- Born: July 18, 1974 (age 52) Tirana, Albania
- Genres: Opera
- Occupation: Opera singer (soprano)
- Years active: 1992–present
- Website: www.ermonelajaho.com

= Ermonela Jaho =

Albanian operatic soprano (born 1974)

Ermonela Jaho (born July 18, 1974) is an Albanian operatic soprano. She was described in The Economist as "the world’s most acclaimed soprano". The Financial Times said "Ermonela Jaho throws heart and soul into her singing... Don't even try to resist".
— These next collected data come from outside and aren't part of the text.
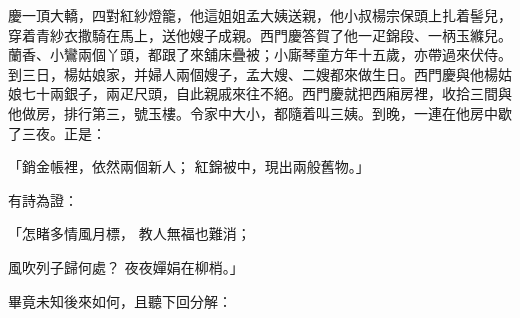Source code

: \begin{showcontents}{}
慶一頂大轎，四對紅紗燈籠，他這姐姐孟大姨送親，他小叔楊宗保頭上扎着髻兒，穿着青紗衣撒騎在馬上，送他嫂子成親。西門慶答賀了他一疋錦段、一柄玉縧兒。蘭香、小鸞兩個丫頭，都跟了來舖床疊被；小廝琴童方年十五歲，亦帶過來伏侍。到三日，楊姑娘家，并婦人兩個嫂子，孟大嫂、二嫂都來做生日。西門慶與他楊姑娘七十兩銀子，兩疋尺頭，自此親戚來往不絕。西門慶就把西廂房裡，收拾三間與他做房，排行第三，號玉樓。令家中大小，都隨着叫三姨。到晚，一連在他房中歇了三夜。正是：

「銷金帳裡，依然兩個新人；  紅錦被中，現出兩般舊物。」

有詩為證：

「怎睹多情風月標，  教人無福也難消；

風吹列子歸何處？  夜夜嬋娟在柳梢。」

畢竟未知後來如何，且聽下回分解：



\end{showcontents}
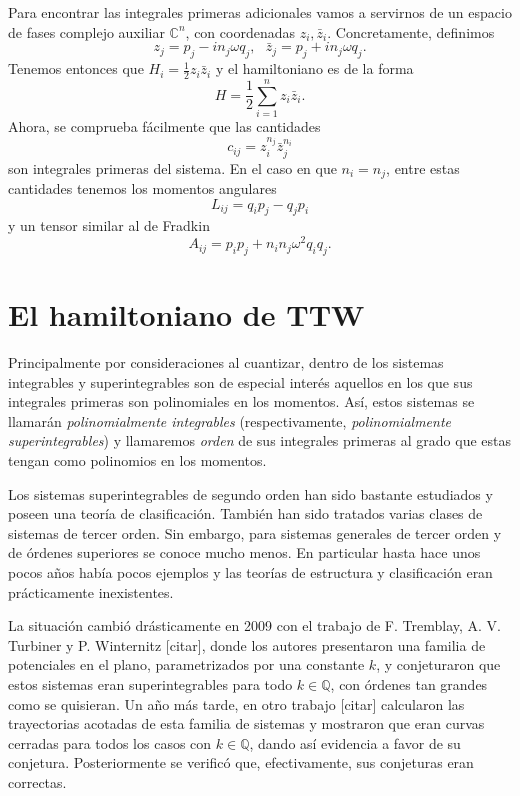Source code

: \documentclass[12pt,a4paper,twocolumn,reqno]{amsart}
\theoremstyle{definition} \newtheorem{defn}[thm]{Definición}
\theoremstyle{definition} \newtheorem{ejemplo}[thm]{Ejemplo}
\theoremstyle{definition} \newtheorem{ejercicio}[thm]{Ejercicio}
\theoremstyle{remark} \newtheorem*{obs}{Observación}
\def\CC{\mathbb{C}}
\def\QQ{\mathbb{Q}}
\begin{document}
Para encontrar las integrales primeras adicionales vamos a servirnos de un espacio de fases complejo auxiliar $\CC^n$, con coordenadas $z_i, \bar{z}_i$. Concretamente, definimos
\begin{equation}
  z_j=p_j-in_j\omega q_j,\ \ \  \bar{z}_j=p_j+in_j\omega q_j.  
\end{equation}
Tenemos entonces que $H_i=\frac{1}{2}z_i\bar{z}_i$ y el hamiltoniano es de la forma
\begin{equation}
  H=\frac{1}{2}\sum_{i=1}^n z_i\bar{z}_i. 
\end{equation}
Ahora, se comprueba fácilmente que las cantidades
\begin{equation}
  c_{ij}=z_i^{n_j}\bar{z}_j^{n_i} 
\end{equation}
son integrales primeras del sistema. En el caso en que $n_i=n_j$, entre estas cantidades tenemos los momentos angulares
\begin{equation}
  L_{ij}=q_ip_j-q_jp_i 
\end{equation}
y un tensor similar al de Fradkin
\begin{equation}
  A_{ij}=p_ip_j+n_in_j\omega^2 q_iq_j. 
\end{equation}

\section{El hamiltoniano de TTW}
Principalmente por consideraciones al cuantizar, dentro de los sistemas integrables y superintegrables son de especial interés aquellos en los que sus integrales primeras son polinomiales en los momentos. Así, estos sistemas se llamarán \emph{polinomialmente integrables} (respectivamente, \emph{polinomialmente superintegrables}) y llamaremos \emph{orden} de sus integrales primeras al grado que estas tengan como polinomios en los momentos.

Los sistemas superintegrables de segundo orden han sido bastante estudiados y poseen una teoría de clasificación. También han sido tratados varias clases de sistemas de tercer orden. Sin embargo, para sistemas generales de tercer orden y de órdenes superiores se conoce mucho menos. En particular hasta hace unos pocos años había pocos ejemplos y las teorías de estructura y clasificación eran prácticamente inexistentes. 

La situación cambió drásticamente en 2009 con el trabajo de F. Tremblay, A. V. Turbiner y P. Winternitz [citar], donde los autores presentaron una familia de potenciales en el plano, parametrizados por una constante $k$, y conjeturaron que estos sistemas eran superintegrables para todo $k\in \QQ$, con órdenes tan grandes como se quisieran. Un año más tarde, en otro trabajo [citar] calcularon las trayectorias acotadas de esta familia de sistemas y mostraron que eran curvas cerradas para todos los casos con $k \in \QQ$, dando así evidencia a favor de su conjetura. Posteriormente se verificó que, efectivamente, sus conjeturas eran correctas.
\end{document}
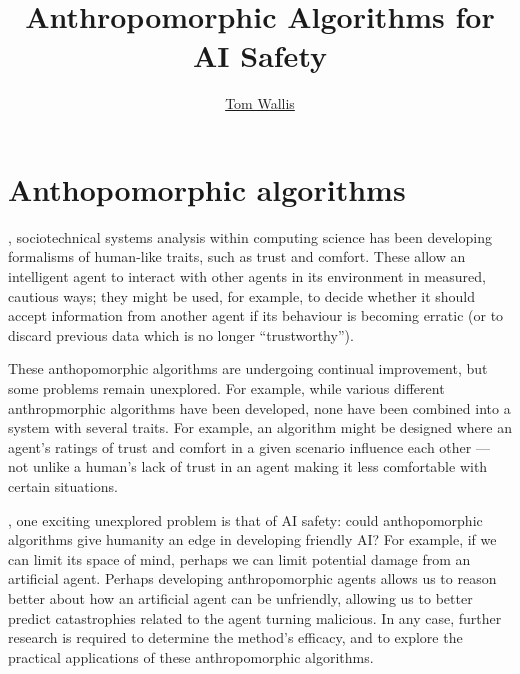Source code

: 
\title{Anthropomorphic Algorithms for AI Safety}
\author[Tom Wallis]{\href{http://tom.coffee}{Tom Wallis}}
\date{}



\maketitle

\section{Anthopomorphic algorithms}
, sociotechnical systems analysis within computing science has been developing formalisms of human-like traits, such as trust and comfort. These allow an intelligent agent to interact with other agents in its environment in measured, cautious ways; they might be used, for example, to decide whether it should accept information from another agent if its behaviour is becoming erratic (or to discard previous data which is no longer ``trustworthy''). \par

These anthopomorphic algorithms are undergoing continual improvement\cite{Kramdi}\cite{Urbano2014}, but some problems remain unexplored. For example, while various different anthropmorphic algorithms have been developed, none have been combined into a system with several traits. For example, an algorithm might be designed where an agent's ratings of trust and comfort in a given scenario influence each other --- not unlike a human's lack of trust in an agent making it less comfortable with certain situations.\par

, one exciting unexplored problem is that of AI safety: could anthopomorphic algorithms give humanity an edge in developing friendly AI\@? For example, if we can limit its space of mind\cite{shanahan, sloman_spaceofminds}, perhaps we can limit potential damage from an artificial agent. Perhaps developing anthropomorphic agents allows us to reason better about how an artificial agent can be unfriendly, allowing us to better predict catastrophies related to the agent turning malicious. In any case, further research is required to determine the method's efficacy, and to explore the practical applications of these anthropomorphic algorithms.\par

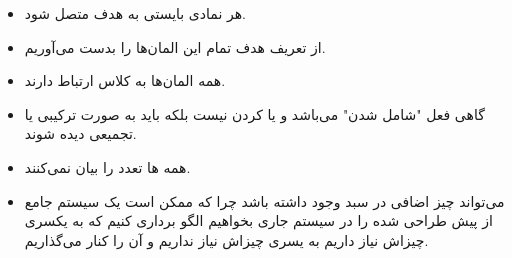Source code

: \begin{itemize}
    \item هر نمادی بایستی به هدف متصل شود.
    \item از تعریف هدف تمام این المان‌ها را بدست می‌آوریم.
    \item همه المان‌ها به کلاس ارتباط دارند.
    \item گاهی فعل "شامل شدن" می‌باشد و  یا  کردن نیست بلکه
    باید به صورت ترکیبی یا تجمیعی دیده شوند.
    \item همه ها تعدد را بیان نمی‌کنند.
    \item می‌تواند چیز اضافی در سبد وجود داشته باشد چرا که ممکن است یک سیستم
    جامع از پیش طراحی شده را در سیستم جاری بخواهیم الگو برداری کنیم که به یکسری
    چیزاش نیاز داریم به یسری چیزاش نیاز نداریم و آن را کنار می‌گذاریم.
\end{itemize}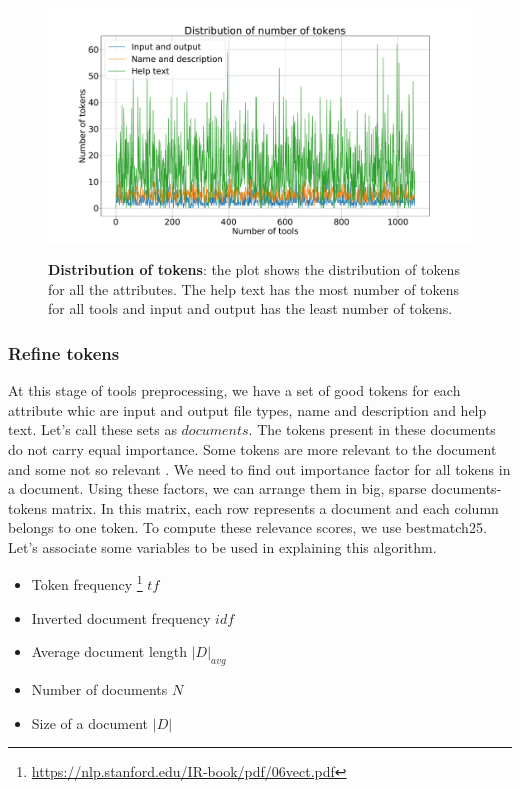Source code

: \begin{figure}[h]
\begin{centering}
    {\includegraphics[scale=0.33]{figures/Tokens_dist.pdf}}
    \caption[Tokens distribution]{\textbf{Distribution of tokens}: the plot shows the distribution of tokens for all the attributes. The help text has the most number of tokens for all tools and input and output has the least number of tokens.}
\end{centering}
\end{figure}

\subsubsection{Refine tokens}
    At this stage of tools preprocessing, we have a set of good tokens for each attribute whic are input and output file types, name and description and help text. Let's call these sets as $documents$. The tokens present in these documents do not carry equal importance. Some tokens are more relevant to the document and some not so relevant . We need to find out importance factor for all tokens in a document. Using these factors, we can arrange them in big, sparse documents-tokens matrix. In this matrix, each row represents a document and each column belongs to one token. To compute these relevance scores, we use bestmatch25. Let's associate some variables to be used in explaining this algorithm.
    \begin{itemize}
	\item Token frequency \footnote{\url{https://nlp.stanford.edu/IR-book/pdf/06vect.pdf}} $tf$
	\item Inverted document frequency $idf$
	\item Average document length $|D|_{avg}$
	\item Number of documents $N$
	\item Size of a document $|D|$
\end{itemize}
    
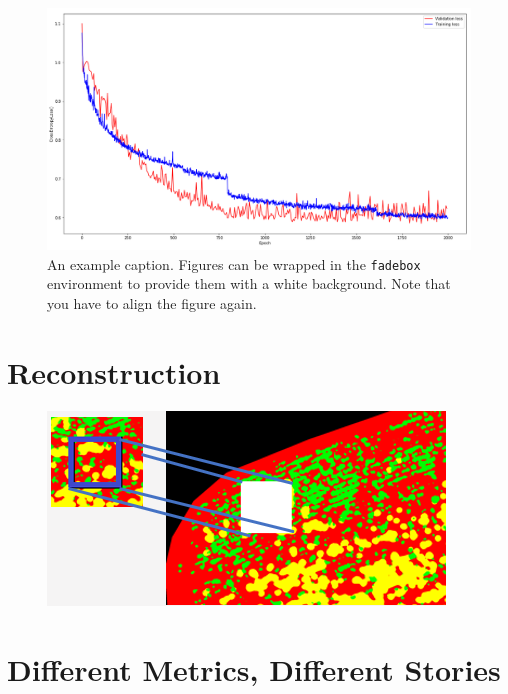 \documentclass[
]{dtuposter}
\begin{document}
\begin{dtupostercontent}
\begin{figure}
	\begin{fadebox}\begin{center}
			\includegraphics[width=\linewidth,origin=c]{loss}
	\end{center}\end{fadebox}
	\caption{An example caption. Figures can be wrapped in the \texttt{fadebox} 
		environment to provide them with a white background. Note that you have to align the 
		figure again.}\label{fig:example2}
\end{figure}

\section{Reconstruction}
\begin{figure}
	\centering
	\includegraphics[width=0.7\linewidth]{"Reconstruction DL"}
	\caption{}
	\label{fig:reconstruction-dl}
\end{figure}

\section{Different Metrics, Different Stories}

\begin{table}
	\begin{tabular}{c|ccc|ccc|}
		

\end{tabular}
\end{table}
\end{dtupostercontent}
\end{document}
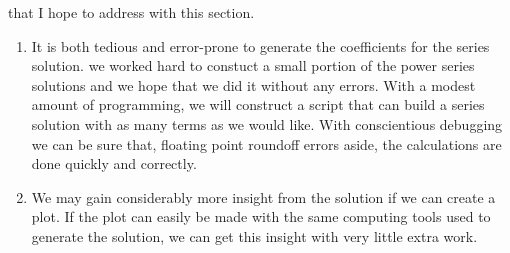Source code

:  that I hope to address with this section.  
\begin{enumerate}
\item It is both tedious and error-prone to generate the coefficients for the series solution.  we worked hard to constuct a small portion of the power series solutions and we hope that we did it without any errors.  With a modest amount of programming, we will construct a script that can build a series solution with as many terms as we would like.  With conscientious debugging we can be sure that, floating point roundoff errors aside, the calculations are done quickly and correctly.  

\item We may gain considerably more insight from the solution if we can create a plot.  If the plot can easily be made with the same computing tools used to generate the solution, we can get this insight with very little extra work.
\end{enumerate}


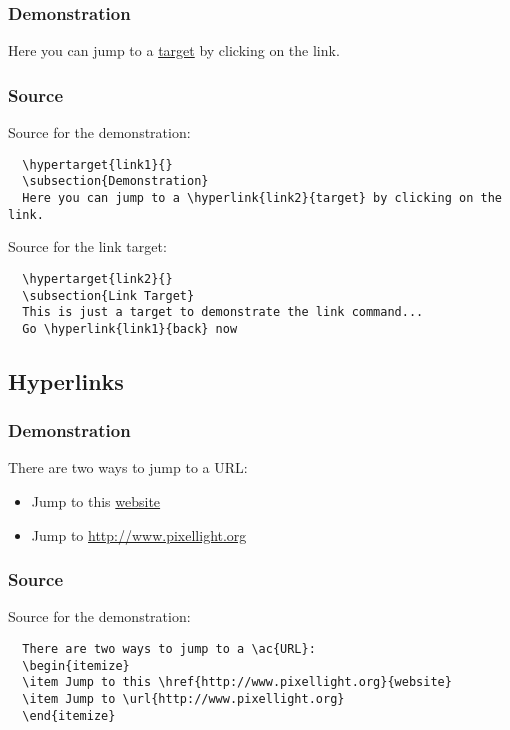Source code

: \hypertarget{link1}{}
\subsubsection{Demonstration}
Here you can jump to a \hyperlink{link2}{target} by clicking on the link.


\subsubsection{Source}
Source for the demonstration:

\begin{verbatim}
  \hypertarget{link1}{}
  \subsection{Demonstration}
  Here you can jump to a \hyperlink{link2}{target} by clicking on the link.
\end{verbatim}

\noindent
Source for the link target:
\begin{verbatim}
  \hypertarget{link2}{}
  \subsection{Link Target}
  This is just a target to demonstrate the link command...
  Go \hyperlink{link1}{back} now
\end{verbatim}
\newpage


\subsection{Hyperlinks}


\subsubsection{Demonstration}
There are two ways to jump to a \ac{URL}:
\begin{itemize}
\item Jump to this \href{http://www.pixellight.org}{website}
\item Jump to \url{http://www.pixellight.org}
\end{itemize}


\subsubsection{Source}
Source for the demonstration:

\begin{verbatim}
  There are two ways to jump to a \ac{URL}:
  \begin{itemize}
  \item Jump to this \href{http://www.pixellight.org}{website}
  \item Jump to \url{http://www.pixellight.org}
  \end{itemize}
\end{verbatim}
\newpage
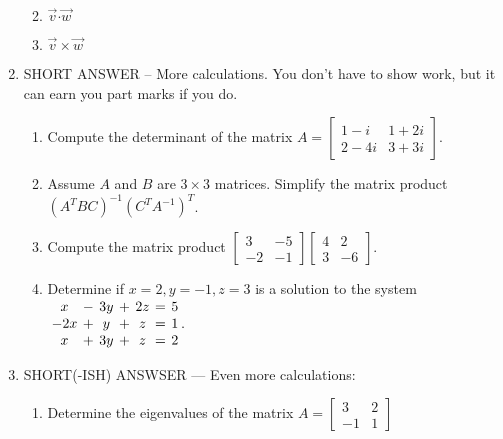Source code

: \documentclass[12pt]{article}
\newcommand{\points}[1]{\marginpar{\hspace{24pt}[#1]}}
\newcommand{\dotp}{\boldsymbol{\cdot}}
\newcommand{\bbm}{\begin{bmatrix}}
\newcommand{\ebm}{\end{bmatrix}}
\begin{document}
\begin{enumerate}
\begin{enumerate}
\vspace{0.9in}

 \item $\vec{v}\dotp\vec{w}$ \points{2}

\vspace{0.9in}

 \item $\vec{v}\times\vec{w}$ \points{3}
\end{enumerate}


\newpage

\item SHORT ANSWER -- More calculations. You don't have to show work, but it can earn you part marks if you do.

\begin{enumerate}
 \item Compute the determinant of the matrix $A = \bbm 1-i & 1+2i\\2-4i & 3+3i\ebm$. \points{3}

\vspace{2in}

 \item Assume $A$ and $B$ are $3\times 3$ matrices. Simplify the matrix product $(A^TBC)^{-1}(C^TA^{-1})^T$. \points{3}

\vspace{1.5in}

 \item Compute the matrix product $\bbm 3&-5\\-2&-1\ebm\bbm 4&2\\3&-6\ebm$. \points{3}

\vspace{1.5in}

 \item Determine if $x=2, y=-1, z=3$ is a solution to the system $\arraycolsep=2pt\begin{array}{ccccccc}x&-&3y&+&2z&=&5\\-2x&+&y&+&z&=&1\\x&+&3y&+&z&=&2\end{array}.$\points{3}

\end{enumerate}
\newpage

\item SHORT(-ISH) ANSWSER --- Even more calculations:

\begin{enumerate}
 \item Determine the eigenvalues of the matrix $A=\bbm 3&2\\-1&1\ebm$\points{4}


\end{enumerate}
\end{enumerate}
\end{document}
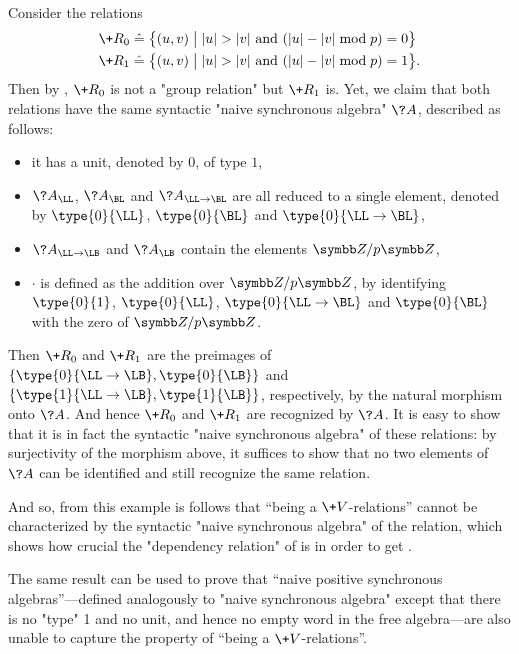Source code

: \begin{example}
	Consider the relations
	\begin{align*}
		\+R_0 \defeq \big\{
			(u,v) \;\big\vert\; & |u| > |v| \text{ and } (|u| - |v| \bmod{p}) = 0
		\big\} \\
		\+R_1 \defeq \big\{
			(u,v) \;\big\vert\; & |u| > |v| \text{ and } (|u| - |v| \bmod{p}) = 1
		\big\}.
	\end{align*}
	Then by , $\+R_0$ is not a "group relation" but
	$\+R_1$ is.
	Yet, we claim that both relations have the same syntactic "naive synchronous algebra" $\?A$, described as follows:
	\begin{itemize}
		\item it has a unit, denoted by $0$, of type $1$,
		\item $\?A_{\LL}$, $\?A_{\BL}$ and $\?A_{\LL\to\BL}$ are all reduced to a single element,
			denoted by $\type{0}{\LL}$, $\type{0}{\BL}$ and $\type{0}{\LL\to\BL}$,
		\item $\?A_{\LL\to\LB}$ and $\?A_{\LB}$ contain the elements $\Z/p\Z$,
		\item $\cdot$ is defined as the addition over $\Z/p\Z$, by identifying
			$\type{0}{1}$, $\type{0}{\LL}$, $\type{0}{\LL\to\BL}$ and $\type{0}{\BL}$
			with the zero of $\Z/p\Z$.
	\end{itemize}
	Then $\+R_0$ and $\+R_1$ are the preimages of $\{\type{0}{\LL\to\LB}, \type{0}{\LB}\}$
	and $\{\type{1}{\LL\to\LB}, \type{1}{\LB}\}$, respectively, by the natural morphism onto $\?A$.
	And hence $\+R_0$ and $\+R_1$ are recognized by $\?A$. It is easy to show that it is in fact the syntactic "naive synchronous algebra" of these relations: by surjectivity of the morphism 
	above, it suffices to show that no two elements of $\?A$ can be identified and still recognize 
	the same relation.
\end{example}

And so, from this example is follows that ``being a $\+V$-relations'' cannot be characterized
by the syntactic "naive synchronous algebra" of the relation, which shows how crucial the "dependency relation" of  is in order to get .

The same result can be used to prove that ``naive positive synchronous algebras''---defined analogously to "naive synchronous algebra" except that there is no "type" 1 and no unit, and hence no empty word in the free algebra---are also unable to capture the property of ``being a $\+V$-relations''.

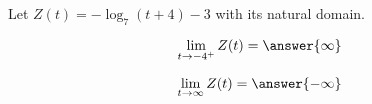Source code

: \documentclass{ximera}
\author{Lee Wayand}
\begin{document}
\begin{exercise}






Let $Z(t) = -\log_7(t+4) - 3$ with its natural domain. \\







\begin{question}


\[
\lim\limits_{t \to -4^+} Z(t) = \answer{\infty}
\]


\end{question}








\begin{question}


\[
\lim\limits_{t \to \infty} Z(t) = \answer{-\infty}
\]


\end{question}










\end{exercise}
\end{document}
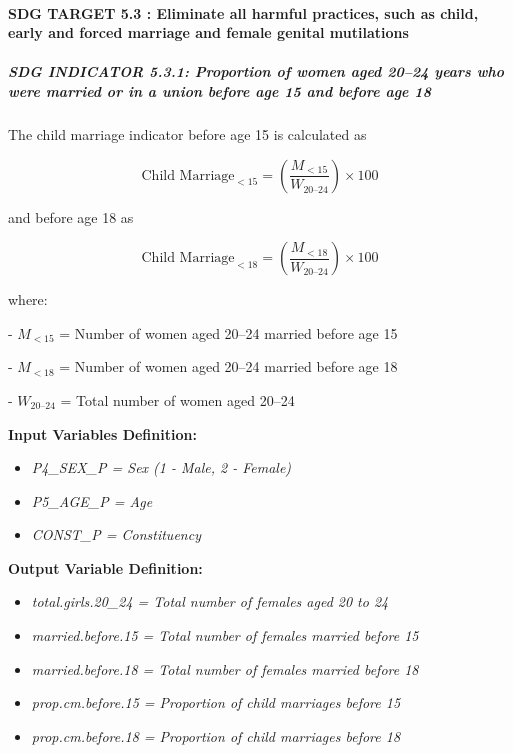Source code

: \documentclass[
]{article}
\begin{document}
\paragraph{SDG TARGET 5.3 : Eliminate all harmful practices, such as
child, early and forced marriage and female genital
mutilations}\label{sdg-target-5.3-eliminate-all-harmful-practices-such-as-child-early-and-forced-marriage-and-female-genital-mutilations}

\subparagraph{\texorpdfstring{\textbf{SDG INDICATOR 5.3.1: Proportion of
women aged 20--24 years who were married or in a union before age 15 and
before age
18}}{SDG INDICATOR 5.3.1: Proportion of women aged 20--24 years who were married or in a union before age 15 and before age 18}}\label{sdg-indicator-5.3.1-proportion-of-women-aged-2024-years-who-were-married-or-in-a-union-before-age-15-and-before-age-18}

The child marriage indicator before age 15 is calculated as

\[
\text{Child Marriage}_{<15} = \left( \frac{M_{<15}}{W_{20\text{--}24}} \right) \times 100
\]

and before age 18 as

\[
\text{Child Marriage}_{<18} = \left( \frac{M_{<18}}{W_{20\text{--}24}} \right) \times 100
\]

where:

- \(M_{<15}\) = Number of women aged 20--24 married before age 15

- \(M_{<18}\) = Number of women aged 20--24 married before age 18

- \(W_{20\text{--}24}\) = Total number of women aged 20--24

\textbf{Input Variables Definition:}

\begin{itemize}
\item
  \emph{P4\_SEX\_P = Sex (1 - Male, 2 - Female)}
\item
  \emph{P5\_AGE\_P = Age}
\item
  \emph{CONST\_P = Constituency}
\end{itemize}

\textbf{Output Variable Definition:}

\begin{itemize}
\item
  \emph{total.girls.20\_24 = Total number of females aged 20 to 24}
\item
  \emph{married.before.15 = Total number of females married before 15}
\item
  \emph{married.before.18 = Total number of females married before 18}
\item
  \emph{prop.cm.before.15 = Proportion of child marriages before 15}
\item
  \emph{prop.cm.before.18 = Proportion of child marriages before 18}
\end{itemize}
\end{document}
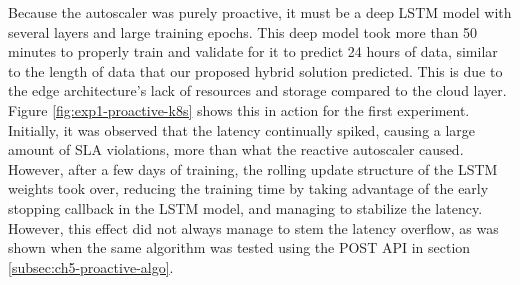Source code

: \begin{center}
\begin{minipage}{\linewidth}
    \label{fig:exp1-proactive-k8s}
\end{minipage}
\end{center}

Because the autoscaler was purely proactive, it must be a deep LSTM model with several layers and large training epochs. This deep model took more than 50 minutes to properly train and validate for it to predict 24 hours of data, similar to the length of data that our proposed hybrid solution predicted. This is due to the edge architecture's lack of resources and storage compared to the cloud layer. Figure \ref{fig:exp1-proactive-k8s} shows this in action for the first experiment. Initially, it was observed that the latency continually spiked, causing a large amount of SLA violations, more than what the reactive autoscaler caused. However, after a few days of training, the rolling update structure of the LSTM weights took over, reducing the training time by taking advantage of the early stopping callback in the LSTM model, and managing to stabilize the latency. However, this effect did not always manage to stem the latency overflow, as was shown when the same algorithm was tested using the POST API in section \ref{subsec:ch5-proactive-algo}.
The Guardian has described her as "one of the great verismo interpreters". and on another article "Ermonela Jaho triumphs in Madama Butterfly".

==Education==
Jaho began studying singing at the age of six. After completing her studies at the Liceu Artistik "Jordan Misja" in Tirana in 1992, she entered the Academy of Fine Arts in Tirana where she studied for one year. After winning a competition organized by the Italian soprano Katia Ricciarelli in Albania, she moved to Italy in 1993 where she studied for one year at the Academy of Mantova. After completing her studies she joined the Accademia Nazionale di Santa Cecilia in Rome, where she studied singing and piano for five years. She has also studied with mezzo-soprano Catherine Green, wife of Alan Green, Jaho's manager.

== Career ==
She has won many international competitions including the Giacomo Puccini competition in Milan, Italy 1997, Spontini International Competition in Ancona, Italy 1998, Zandonai in Rovereto, Italy 1999, and The Best Singer at the Wexford Festival, 2000. She has performed in opera houses worldwide including the Royal Opera in London, the Metropolitan Opera, Teatro Real Madrid, the Berlin Staatsoper, Opera National de Paris, Theatre des Champs-Élysées, Staatsoper Vienna, Bayerische Staatsoper, Opera Australia, Teatro Colón Buenos Aires, Gran Teatre del Liceu Barcelona, Teatro alla Scala, Teatro San Carlo Naples, Theatro Municipal de Sae Paulo, Opera Company of Philadelphia, Opéra de Marseille, Arena di Verona, etc. Her repertoire includes Violetta in La traviata, Maria Stuarda, Madame Butterfly, Manon, Mireille, Amina in La sonnambula, Mimi in La bohème, Michaela in Carmen, Giulietta in I Capuleti e i Montecchi, Angelica in Suor Angelica, Anna Bolena, etc.

In 2016 she won the Readers' award (public's award) at International Opera Awards in London.